# HDR Poolside view



## BaGaTa (Jun 1, 2011)

C&C Appreciated!  

Is the pictures overdone?

More at here.


----------



## Bynx (Jun 2, 2011)

Since you asked yes they are overdone. You can tell by the dark blotchy look and whoever saw a purple sky? Your use of the sliders has caused the shadowy blotchy look to the patio stones and the buildings. It would only take some tweeking to get these shots looking spectacular.


----------



## AlexColeman (Jun 2, 2011)

Also, the second looks crooked.


----------



## BaGaTa (Jun 2, 2011)

Bynx said:


> Since you asked yes they are overdone. You can tell by the dark blotchy look and whoever saw a purple sky? Your use of the sliders has caused the shadowy blotchy look to the patio stones and the buildings. It would only take some tweeking to get these shots looking spectacular.



Hey Bynx, thanks for the feedback. Which part of the sliders caused the shadowy blotchy look? And what kind of tweeking can I use on the pictures? Sorry for the noobie questions, I am still new to HDR.



AlexColeman said:


> Also, the second looks crooked.


 
Noted on that AlexColeman.


----------



## Bynx (Jun 3, 2011)

I think it would be better for you to play with the sliders and answer your own question BaGaTa. But the Smoothing Highlights slider at 0 gives dirty skies. Moving it over to 100 cleans up the skies. What you see is interactive with the sliders so just play with them until you get what you want. Actually, I dont play with them much. I mostly use the default setting and then select a preset. And Im referring to Photomatix Pro 4.


----------



## BaGaTa (Jun 3, 2011)

Bynx said:


> I think it would be better for you to play with the sliders and answer your own question BaGaTa. But the Smoothing Highlights slider at 0 gives dirty skies. Moving it over to 100 cleans up the skies. What you see is interactive with the sliders so just play with them until you get what you want. Actually, I dont play with them much. I mostly use the default setting and then select a preset. And Im referring to Photomatix Pro 4.


 
Okay Bynx. Thanks. Yes, the Smoothing Highlights is at 0. Will try to play around with the smoothing again. Thanks!


----------



## Bynx (Jun 3, 2011)

I wish you would post your pic files so we could have a go at doing HDR from them using different software. I like the subject and colors in your pics.


----------



## Breaux (Jun 3, 2011)

As to it being overdone, to my taste, yes it is.  But if that's the look you seek, go for it: HDR the heck out of that sucker!  A lot of people on this forum are against any HDR that looks processed.  While I usually agree with that, I think it can be interesting in some shots.  Excessive HDR is one more tool, which can be used wisely or foolishly.  I think this is an example where it looks pretty good as a fantasy scene.

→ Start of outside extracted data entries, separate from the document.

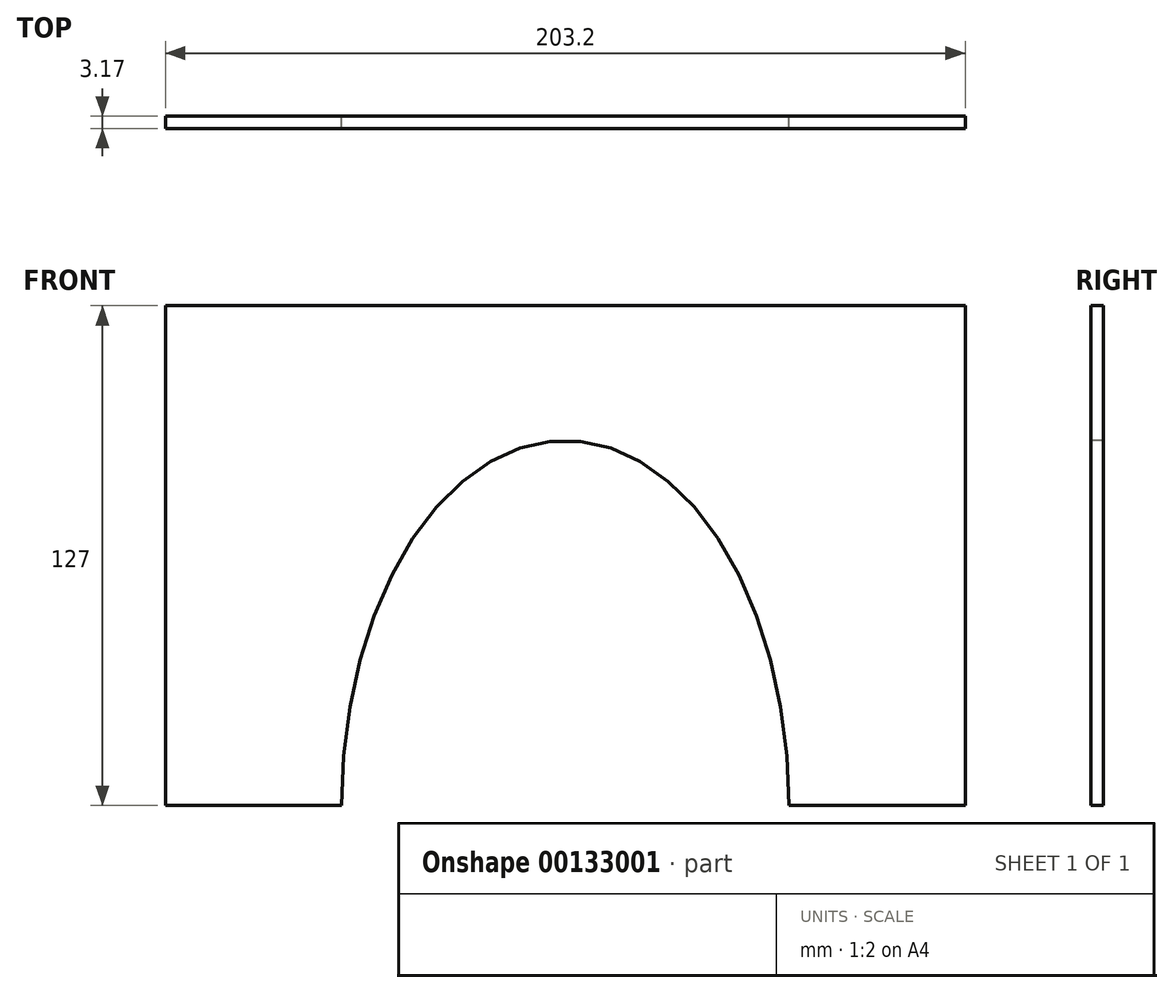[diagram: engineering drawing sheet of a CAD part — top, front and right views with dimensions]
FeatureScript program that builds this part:
annotation { "Feature Type Name" : "Feature", "Feature Type Description" : "" }
export const myFeature = defineFeature(function(context is Context, id is Id, definition is map)
    precondition{}
    {
        {
            var Q0;
            Q0=qCreatedBy(makeId("Front.planeOp"),FACE);
            var sketch = newSketch(context, id + "F0", { "sketchPlane" : qUnion([Q0])});
            skLineSegment(sketch, "E0.bottom", {"start": v(0, 0) * mm, "end": v(203.2, 0) * mm});
            skLineSegment(sketch, "E0.top", {"start": v(0, 127) * mm, "end": v(203.2, 127) * mm});
            skLineSegment(sketch, "E0.left", {"start": v(0, 0) * mm, "end": v(0, 127) * mm});
            skLineSegment(sketch, "E0.right", {"start": v(203.2, 0) * mm, "end": v(203.2, 127) * mm});
            skEllipticalArc(sketch, "E1", {});
            const initialGuessF0  = {"E1": [0.1016, 0, 0, 1, 0.09275809675455093, 0.05681710484477967, 4.71238898038469, 1.5707963267948966]};
            skSetInitialGuess(sketch, initialGuessF0);
            skSolve(sketch);
        }
        {
            var Q0;
            Q0=makeQuery(id+"F0.imprint","IMPRINT",FACE,{"disambiguationData":[TD([[makeQuery(id+"F0.imprint","IMPRINT",EDGE,{"derivedFrom":sQuery(id+"F0.wireOp",EDGE,"E0.top")}),-1.0]])]});
            extrude(context, id + "F1", {"entities" : qUnion([Q0]), "depth" : 3.17 * mm});
        }
    });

It looks like Bynx has already given you good advice on how to dial it back for a less processed appearance.


----------



## BaGaTa (Jun 4, 2011)

Bynx said:


> I wish you would post your pic files so we could have a go at doing HDR from them using different software. I like the subject and colors in your pics.



Hey bro, sure. But I don't know how to upload the file here. Do you mind PM me your email address? I can email you the original picture files if you want 



Breaux said:


> As to it being overdone, to my taste, yes it is.  But if that's the look you seek, go for it: HDR the heck out of that sucker!  A lot of people on this forum are against any HDR that looks processed.  While I usually agree with that, I think it can be interesting in some shots.  Excessive HDR is one more tool, which can be used wisely or foolishly.  I think this is an example where it looks pretty good as a fantasy scene.
> 
> It looks like Bynx has already given you good advice on how to dial it back for a less processed appearance.


 
Thanks Breaux for your feedback. Yes, tried my best without the picture look over processed, I mean too fake. As for this two pictures, this is the best I can get playing with Photomatix to get it more to a fantasy side (with a bit overdone which I cannot improve). Will try to improve my HDR pictures. Cheers


----------



## Bynx (Jun 5, 2011)

This is about as wild as I can get using Photomatix. I am using a Mac computer and have half a dozen HDR programs. Nik HDR Effex Pro, HDR Expose, DHRtist, Photoshop CS4.


----------



## BaGaTa (Jun 5, 2011)

Bynx said:


> This is about as wild as I can get using Photomatix. I am using a Mac computer and have half a dozen HDR programs. Nik HDR Effex Pro, HDR Expose, DHRtist, Photoshop CS4.



Thanks Bynx for the software suggestions. Your picture definitely look less overdone than mine.


----------